Runimas: The operations lifecycle is pretty repetitive. It’s people, processes, technology and business practices — and those are the four areas in which my department needs to mature. Automation is a big thing now, and it’s a big word everybody uses, but people don’t realize how much it does for us on the technology side. I’m also looking forward to helping progress our business into a well-oiled machine that you’d see in an industry that’s been around for 20 or 30 years.

 

Green Thumb team members
Green Thumb

 

Why should new hires consider joining the cannabis industry?

Matejek: There’s so much we do that needs the perspective of an outside eye that hasn’t been in the cannabis industry before, for example — to echo what Bonnie said earlier — to mature our processes. That outside knowledge makes a big impact in what we do here at Green Thumb. 

Runimas: I tell candidates that for anybody with any kind of practical work experience, there’s something they can bring here and teach us. Having people from different industries means we have different perspectives, and we need that. 

 

“There’s so much we do that needs the perspective of an outside eye that hasn’t been in the cannabis industry before.”

 

What makes the work you’re doing with Green Thumb meaningful to you?

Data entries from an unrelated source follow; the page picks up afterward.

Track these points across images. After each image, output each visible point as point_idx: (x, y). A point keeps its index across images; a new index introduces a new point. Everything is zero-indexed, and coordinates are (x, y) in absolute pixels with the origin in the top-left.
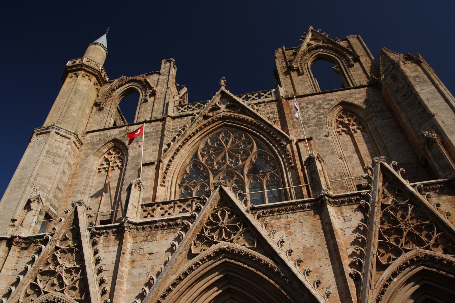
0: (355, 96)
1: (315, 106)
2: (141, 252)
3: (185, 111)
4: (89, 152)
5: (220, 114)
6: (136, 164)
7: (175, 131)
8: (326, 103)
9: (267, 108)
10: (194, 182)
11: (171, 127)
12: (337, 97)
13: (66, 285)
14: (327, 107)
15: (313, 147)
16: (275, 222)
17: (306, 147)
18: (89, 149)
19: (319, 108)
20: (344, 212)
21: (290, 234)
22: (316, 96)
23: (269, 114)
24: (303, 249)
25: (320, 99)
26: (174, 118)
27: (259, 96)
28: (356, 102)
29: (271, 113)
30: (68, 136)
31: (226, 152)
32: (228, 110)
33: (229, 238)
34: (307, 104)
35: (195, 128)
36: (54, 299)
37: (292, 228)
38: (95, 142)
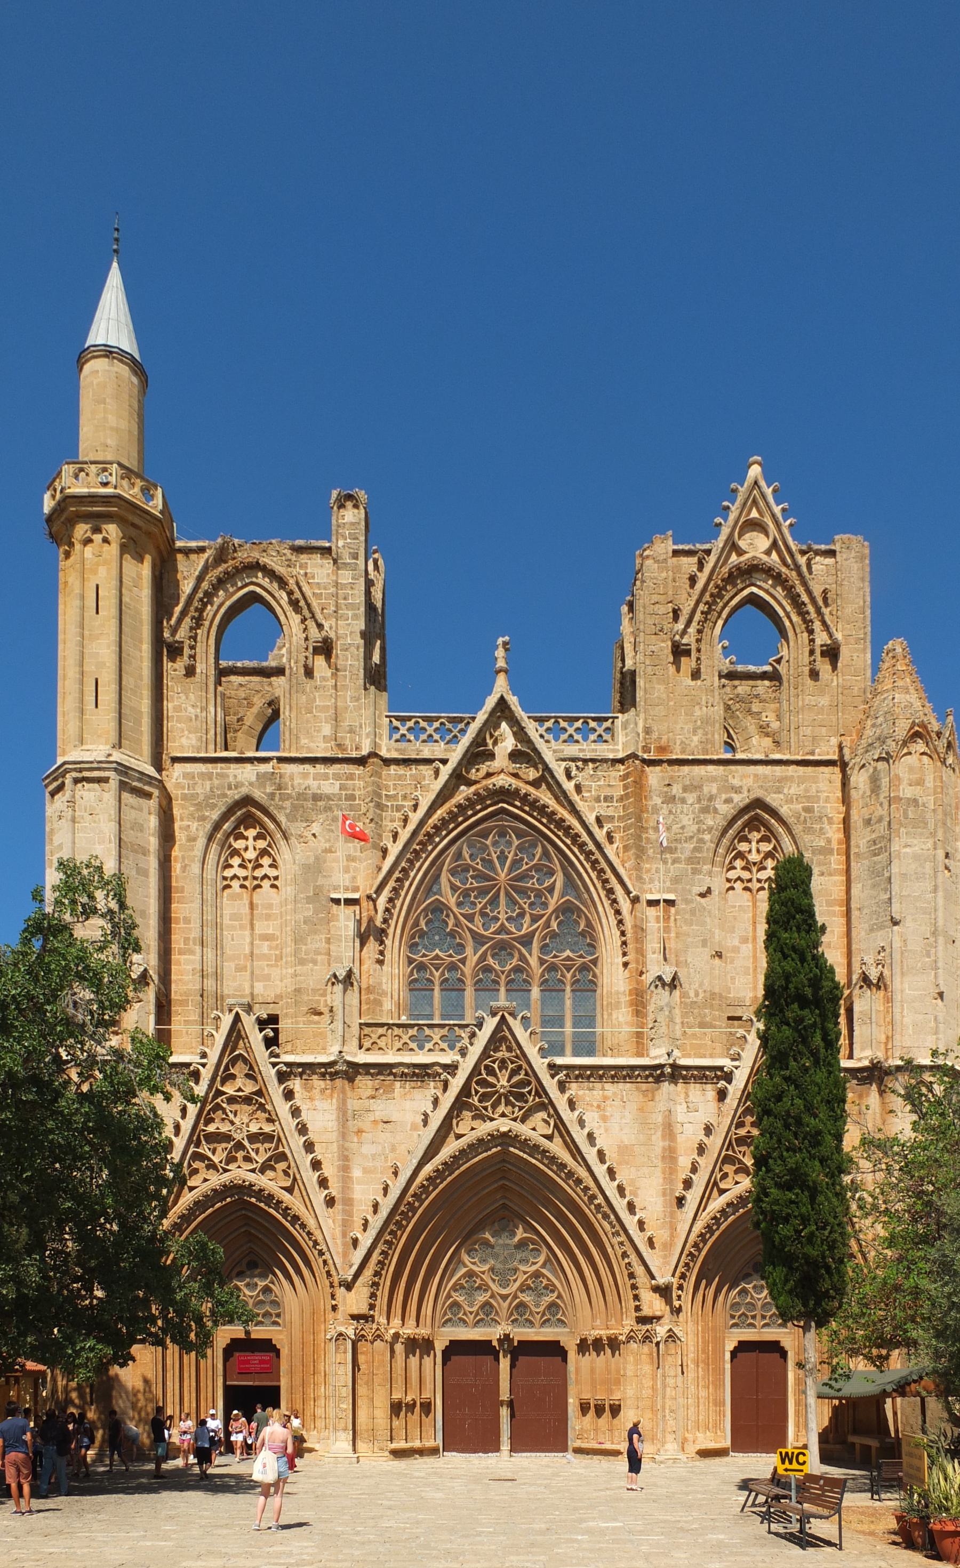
0: (790, 788)
1: (699, 800)
3: (409, 741)
4: (194, 825)
5: (493, 780)
6: (314, 890)
7: (392, 805)
8: (724, 796)
9: (599, 780)
11: (384, 793)
12: (750, 782)
13: (257, 1162)
15: (672, 924)
16: (584, 1094)
17: (658, 919)
18: (192, 816)
19: (705, 810)
20: (690, 1094)
21: (604, 1119)
22: (711, 768)
23: (600, 801)
24: (619, 1147)
25: (713, 779)
27: (585, 731)
28: (784, 811)
29: (606, 799)
31: (500, 888)
32: (512, 767)
33: (513, 1113)
34: (685, 789)
35: (439, 812)
36: (244, 1182)
37: (609, 1109)
38: (201, 797)
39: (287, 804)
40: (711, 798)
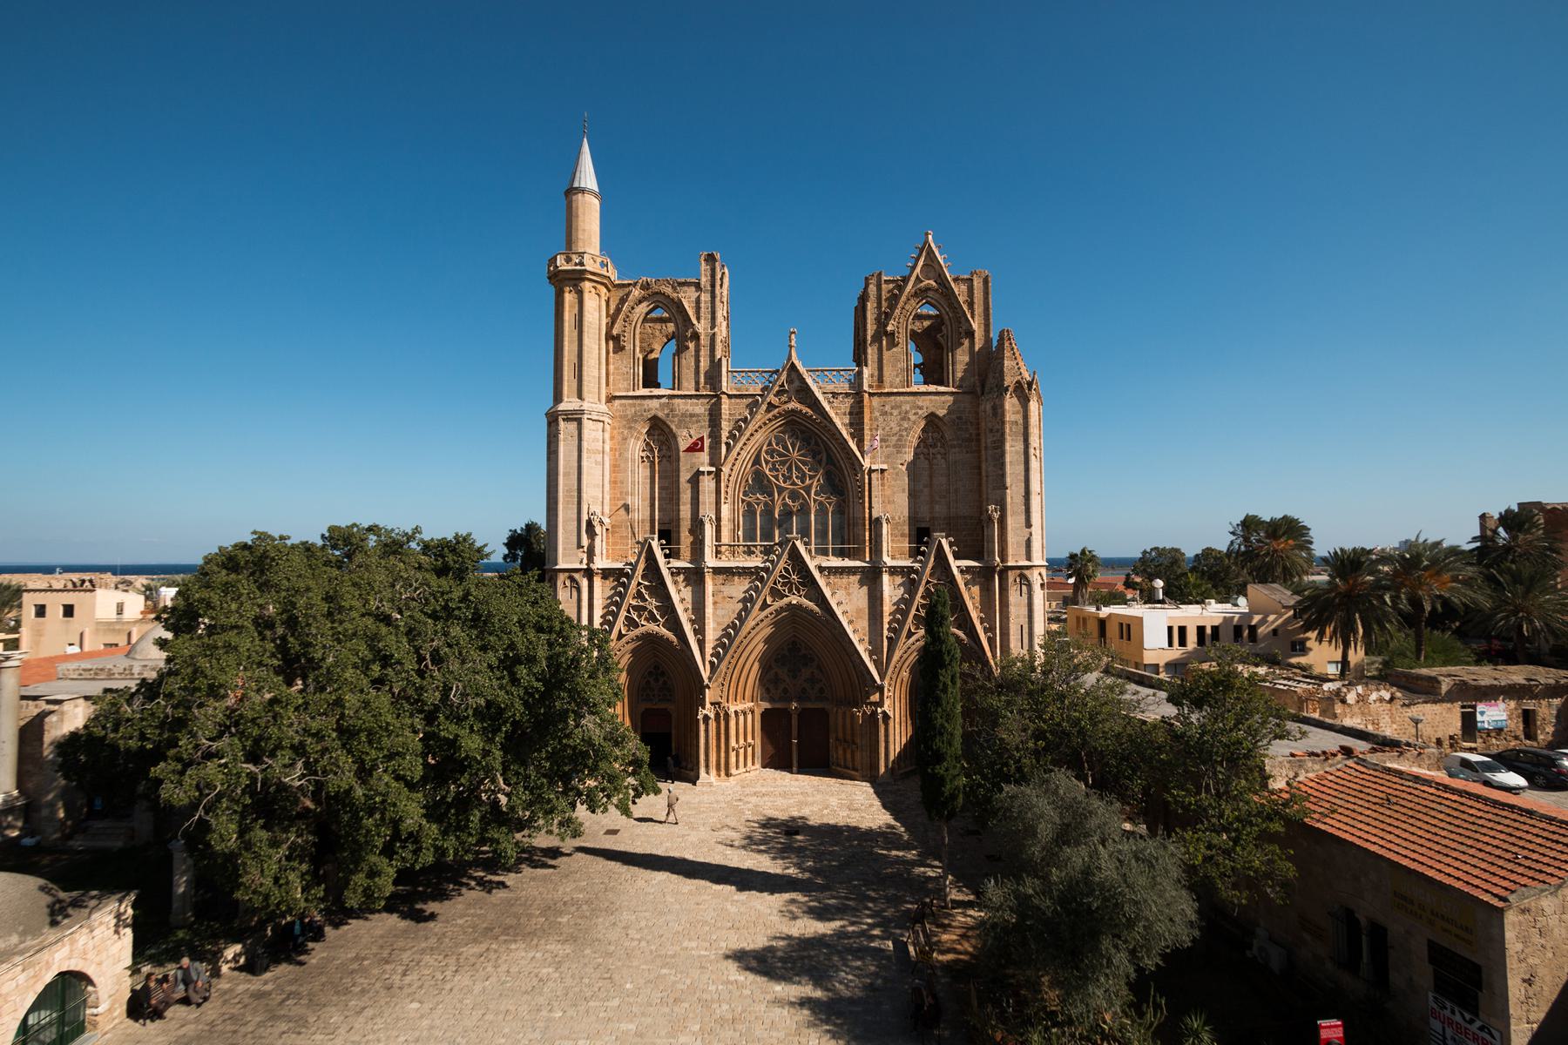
1: (900, 413)
2: (721, 595)
10: (758, 499)
14: (913, 418)
18: (625, 426)
19: (903, 419)
21: (849, 594)
25: (908, 402)
26: (730, 396)
28: (945, 420)
30: (601, 419)
39: (676, 419)
40: (907, 412)
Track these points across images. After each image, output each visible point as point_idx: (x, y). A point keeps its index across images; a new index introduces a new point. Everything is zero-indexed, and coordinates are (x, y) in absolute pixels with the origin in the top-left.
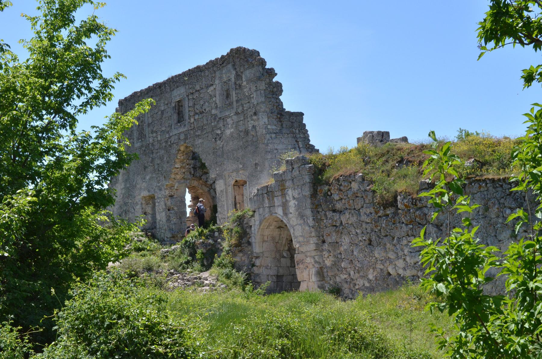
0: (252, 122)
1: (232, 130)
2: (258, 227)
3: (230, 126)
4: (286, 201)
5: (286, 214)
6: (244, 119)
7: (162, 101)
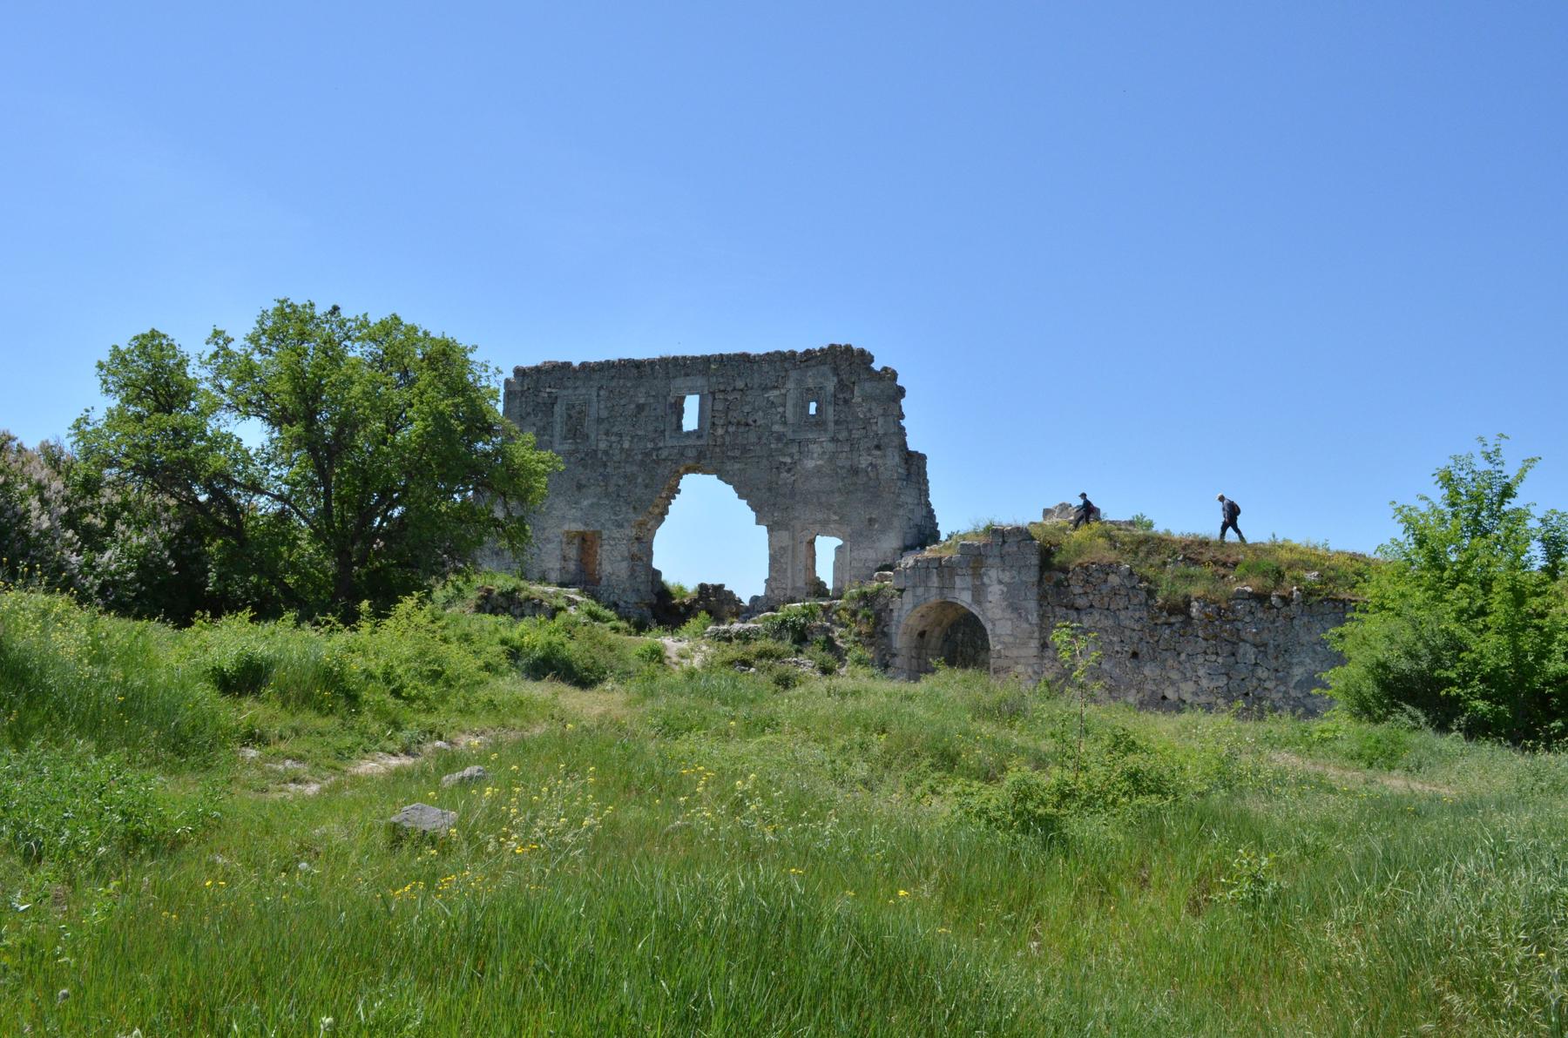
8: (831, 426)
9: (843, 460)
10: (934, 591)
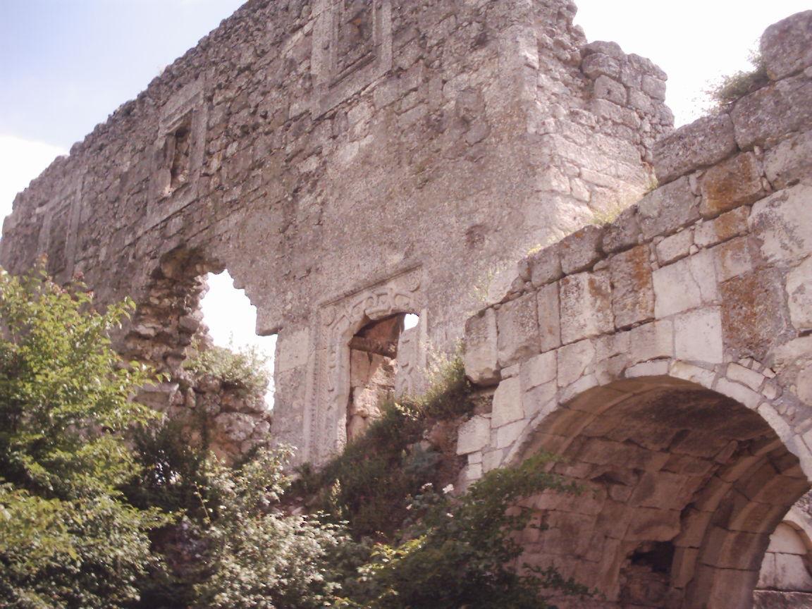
0: (465, 76)
3: (358, 129)
5: (746, 344)
6: (426, 80)
7: (128, 148)
8: (386, 49)
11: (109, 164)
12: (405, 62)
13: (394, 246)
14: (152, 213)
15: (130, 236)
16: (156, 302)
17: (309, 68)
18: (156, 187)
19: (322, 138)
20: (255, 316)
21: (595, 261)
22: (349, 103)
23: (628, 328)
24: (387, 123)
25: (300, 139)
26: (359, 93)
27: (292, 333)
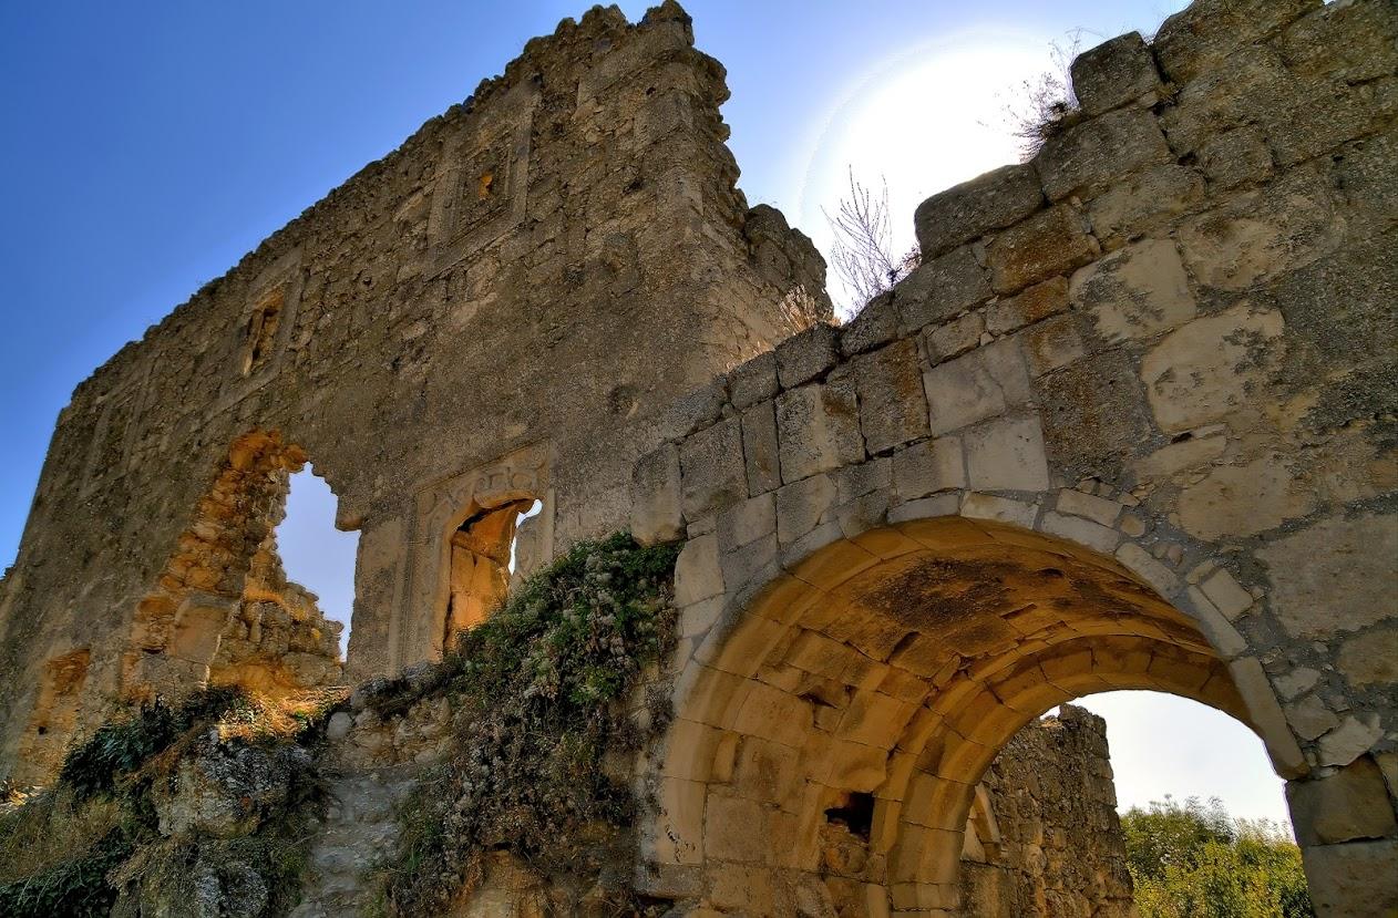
0: (614, 223)
1: (492, 297)
2: (706, 649)
4: (1099, 348)
5: (1088, 463)
6: (567, 229)
8: (521, 200)
9: (548, 266)
10: (823, 497)
11: (182, 346)
12: (540, 214)
13: (516, 417)
14: (226, 394)
15: (198, 421)
16: (219, 497)
17: (426, 229)
18: (234, 366)
19: (435, 302)
20: (335, 506)
21: (828, 370)
22: (470, 261)
23: (889, 453)
24: (515, 278)
25: (407, 303)
26: (482, 250)
27: (380, 523)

Runimas: Infrastructure is a core pillar to IT; we share a lot with competitors about how we do things. I want to create a blueprint on how to mature an IT infrastructure organization.

Additionally, working here has been personal. I’ve been interested in cannabis for many years. My brother did 10 years in a Louisiana prison for possession because their state laws are very strict. In that time, his diabetes was left unmanaged and when he was released, he shortly passed away. Every time Ben Kovler does an interview and talks about the 40,000 incarcerated people who are in for possession and non-violent or cannabis-related crimes, the way he speaks to releasing them makes my heart sing. I’m personally invested in seeing that the business is successful for many reasons — not just my career.